-- start of WORKING DATA --

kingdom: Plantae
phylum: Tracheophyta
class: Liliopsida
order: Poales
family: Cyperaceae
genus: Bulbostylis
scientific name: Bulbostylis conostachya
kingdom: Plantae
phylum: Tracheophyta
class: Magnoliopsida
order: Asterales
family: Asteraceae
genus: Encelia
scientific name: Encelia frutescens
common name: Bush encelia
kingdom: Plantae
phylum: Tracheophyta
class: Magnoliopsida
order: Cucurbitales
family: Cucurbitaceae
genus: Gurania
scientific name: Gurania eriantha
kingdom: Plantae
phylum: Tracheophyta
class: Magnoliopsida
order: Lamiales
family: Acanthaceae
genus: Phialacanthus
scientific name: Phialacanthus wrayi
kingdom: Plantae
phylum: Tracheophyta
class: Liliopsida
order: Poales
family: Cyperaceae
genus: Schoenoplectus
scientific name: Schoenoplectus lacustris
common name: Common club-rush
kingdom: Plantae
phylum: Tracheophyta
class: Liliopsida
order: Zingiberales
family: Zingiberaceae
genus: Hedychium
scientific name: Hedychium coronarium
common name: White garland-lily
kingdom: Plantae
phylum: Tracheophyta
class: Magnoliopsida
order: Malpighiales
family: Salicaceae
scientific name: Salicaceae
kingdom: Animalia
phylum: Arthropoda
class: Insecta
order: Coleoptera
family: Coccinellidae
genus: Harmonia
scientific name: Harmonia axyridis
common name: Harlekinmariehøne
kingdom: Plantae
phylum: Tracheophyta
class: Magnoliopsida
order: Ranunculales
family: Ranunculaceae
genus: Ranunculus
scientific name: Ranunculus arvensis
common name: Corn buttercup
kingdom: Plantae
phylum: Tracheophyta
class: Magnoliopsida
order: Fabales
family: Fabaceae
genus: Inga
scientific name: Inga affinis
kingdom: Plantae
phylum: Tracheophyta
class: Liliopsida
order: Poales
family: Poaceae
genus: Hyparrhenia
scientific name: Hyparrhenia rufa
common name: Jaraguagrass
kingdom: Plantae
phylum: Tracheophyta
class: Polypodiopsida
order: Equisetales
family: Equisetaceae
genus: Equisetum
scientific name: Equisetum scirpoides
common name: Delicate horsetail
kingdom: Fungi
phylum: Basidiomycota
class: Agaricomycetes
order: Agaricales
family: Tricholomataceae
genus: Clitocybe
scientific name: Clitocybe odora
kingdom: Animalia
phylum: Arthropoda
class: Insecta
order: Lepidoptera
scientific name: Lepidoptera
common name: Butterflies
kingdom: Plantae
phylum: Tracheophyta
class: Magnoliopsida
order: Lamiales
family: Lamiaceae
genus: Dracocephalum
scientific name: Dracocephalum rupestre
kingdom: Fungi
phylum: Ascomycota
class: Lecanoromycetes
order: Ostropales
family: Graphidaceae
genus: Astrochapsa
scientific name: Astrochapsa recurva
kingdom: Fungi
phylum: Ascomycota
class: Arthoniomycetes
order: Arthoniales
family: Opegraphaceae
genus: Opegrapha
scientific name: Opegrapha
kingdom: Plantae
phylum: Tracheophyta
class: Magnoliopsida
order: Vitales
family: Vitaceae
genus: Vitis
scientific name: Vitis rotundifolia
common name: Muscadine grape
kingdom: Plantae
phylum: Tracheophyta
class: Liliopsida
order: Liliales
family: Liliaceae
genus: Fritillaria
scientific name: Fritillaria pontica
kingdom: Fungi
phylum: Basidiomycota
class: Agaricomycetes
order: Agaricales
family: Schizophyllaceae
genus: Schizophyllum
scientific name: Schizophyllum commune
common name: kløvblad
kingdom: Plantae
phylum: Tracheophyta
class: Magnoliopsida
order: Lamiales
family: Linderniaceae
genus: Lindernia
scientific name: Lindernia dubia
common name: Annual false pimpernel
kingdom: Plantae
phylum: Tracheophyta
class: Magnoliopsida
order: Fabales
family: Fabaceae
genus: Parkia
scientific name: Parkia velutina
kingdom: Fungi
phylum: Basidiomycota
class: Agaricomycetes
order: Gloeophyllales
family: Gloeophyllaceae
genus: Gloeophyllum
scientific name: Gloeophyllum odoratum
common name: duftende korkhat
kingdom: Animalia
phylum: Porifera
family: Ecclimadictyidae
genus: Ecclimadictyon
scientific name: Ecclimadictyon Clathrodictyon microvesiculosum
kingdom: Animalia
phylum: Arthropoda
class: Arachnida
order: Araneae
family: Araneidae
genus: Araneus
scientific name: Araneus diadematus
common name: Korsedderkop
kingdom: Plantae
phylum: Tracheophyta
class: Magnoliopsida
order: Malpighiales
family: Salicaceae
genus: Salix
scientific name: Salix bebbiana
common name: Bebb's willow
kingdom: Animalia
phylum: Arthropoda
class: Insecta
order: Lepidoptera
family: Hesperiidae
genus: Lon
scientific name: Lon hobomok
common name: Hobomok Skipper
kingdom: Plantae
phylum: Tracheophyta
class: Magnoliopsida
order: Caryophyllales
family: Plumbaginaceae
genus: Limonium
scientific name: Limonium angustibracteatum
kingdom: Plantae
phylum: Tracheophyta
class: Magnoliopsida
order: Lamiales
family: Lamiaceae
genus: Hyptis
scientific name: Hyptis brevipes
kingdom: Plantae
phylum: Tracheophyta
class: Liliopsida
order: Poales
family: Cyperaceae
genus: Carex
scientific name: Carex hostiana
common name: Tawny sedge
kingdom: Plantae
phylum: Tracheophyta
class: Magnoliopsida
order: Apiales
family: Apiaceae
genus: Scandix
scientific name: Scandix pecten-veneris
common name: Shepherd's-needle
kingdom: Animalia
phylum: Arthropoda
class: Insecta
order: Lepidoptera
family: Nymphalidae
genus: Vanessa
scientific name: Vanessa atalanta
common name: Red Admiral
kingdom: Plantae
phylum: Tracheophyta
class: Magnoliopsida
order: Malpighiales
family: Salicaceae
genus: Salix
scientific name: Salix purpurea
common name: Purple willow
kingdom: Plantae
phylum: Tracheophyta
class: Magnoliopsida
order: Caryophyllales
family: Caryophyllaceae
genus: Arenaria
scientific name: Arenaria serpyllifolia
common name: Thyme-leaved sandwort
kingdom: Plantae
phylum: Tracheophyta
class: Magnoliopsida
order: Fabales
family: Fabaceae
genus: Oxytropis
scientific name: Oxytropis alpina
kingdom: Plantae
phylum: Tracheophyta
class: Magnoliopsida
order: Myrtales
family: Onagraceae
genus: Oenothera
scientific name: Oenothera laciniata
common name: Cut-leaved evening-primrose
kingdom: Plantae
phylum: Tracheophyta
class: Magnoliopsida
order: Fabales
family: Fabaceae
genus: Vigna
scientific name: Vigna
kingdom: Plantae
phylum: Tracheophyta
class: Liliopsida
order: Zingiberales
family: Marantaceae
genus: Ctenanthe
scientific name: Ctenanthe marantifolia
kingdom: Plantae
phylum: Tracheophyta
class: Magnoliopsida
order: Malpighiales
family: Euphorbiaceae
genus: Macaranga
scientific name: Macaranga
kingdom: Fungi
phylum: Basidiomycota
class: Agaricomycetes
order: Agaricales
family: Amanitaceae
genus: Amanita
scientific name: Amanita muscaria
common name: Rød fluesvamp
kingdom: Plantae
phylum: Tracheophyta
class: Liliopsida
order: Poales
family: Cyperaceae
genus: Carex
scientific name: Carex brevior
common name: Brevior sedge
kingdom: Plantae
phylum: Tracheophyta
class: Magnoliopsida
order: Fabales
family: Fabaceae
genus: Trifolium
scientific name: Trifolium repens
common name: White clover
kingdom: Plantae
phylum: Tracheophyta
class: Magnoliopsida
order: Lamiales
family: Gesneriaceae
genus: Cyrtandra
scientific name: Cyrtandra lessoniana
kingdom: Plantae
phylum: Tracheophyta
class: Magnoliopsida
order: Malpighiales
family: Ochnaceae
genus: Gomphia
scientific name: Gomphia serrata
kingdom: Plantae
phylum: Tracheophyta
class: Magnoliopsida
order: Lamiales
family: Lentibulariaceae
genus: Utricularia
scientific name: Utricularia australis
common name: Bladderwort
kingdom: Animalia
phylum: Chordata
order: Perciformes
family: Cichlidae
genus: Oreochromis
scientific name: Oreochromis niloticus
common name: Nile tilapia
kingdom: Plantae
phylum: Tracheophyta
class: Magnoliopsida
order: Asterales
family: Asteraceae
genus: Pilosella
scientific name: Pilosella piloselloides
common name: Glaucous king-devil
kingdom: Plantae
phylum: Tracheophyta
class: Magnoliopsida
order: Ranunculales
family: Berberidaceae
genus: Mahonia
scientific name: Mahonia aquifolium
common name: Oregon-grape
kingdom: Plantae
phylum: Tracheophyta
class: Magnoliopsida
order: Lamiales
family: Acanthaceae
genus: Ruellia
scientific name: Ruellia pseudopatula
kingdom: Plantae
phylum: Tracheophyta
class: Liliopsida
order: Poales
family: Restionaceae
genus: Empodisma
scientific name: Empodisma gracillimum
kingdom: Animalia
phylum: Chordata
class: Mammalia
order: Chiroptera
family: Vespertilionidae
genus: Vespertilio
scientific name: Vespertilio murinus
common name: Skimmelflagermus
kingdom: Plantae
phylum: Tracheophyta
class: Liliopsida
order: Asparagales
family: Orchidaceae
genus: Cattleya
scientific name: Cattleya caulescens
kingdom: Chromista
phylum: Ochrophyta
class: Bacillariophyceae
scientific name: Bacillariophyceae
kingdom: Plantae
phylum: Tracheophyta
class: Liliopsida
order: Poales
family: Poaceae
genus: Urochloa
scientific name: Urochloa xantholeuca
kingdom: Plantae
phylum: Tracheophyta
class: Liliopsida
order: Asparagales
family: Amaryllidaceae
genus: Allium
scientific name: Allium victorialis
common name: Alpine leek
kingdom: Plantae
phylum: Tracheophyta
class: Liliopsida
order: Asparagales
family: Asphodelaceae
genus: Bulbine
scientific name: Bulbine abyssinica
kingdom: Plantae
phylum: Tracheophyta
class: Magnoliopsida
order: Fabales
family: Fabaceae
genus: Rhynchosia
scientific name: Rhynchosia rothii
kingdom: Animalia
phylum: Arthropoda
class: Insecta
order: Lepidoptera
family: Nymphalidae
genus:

-- end of WORKING DATA --

Give everything from the start of the records down to the line containing "genus: Encelia" as a numbered list, leaving out blank lines.

> [EXERCISE RESULT]
1. kingdom: Plantae
2. phylum: Tracheophyta
3. class: Liliopsida
4. order: Poales
5. family: Cyperaceae
6. genus: Bulbostylis
7. scientific name: Bulbostylis conostachya
8. kingdom: Plantae
9. phylum: Tracheophyta
10. class: Magnoliopsida
11. order: Asterales
12. family: Asteraceae
13. genus: Encelia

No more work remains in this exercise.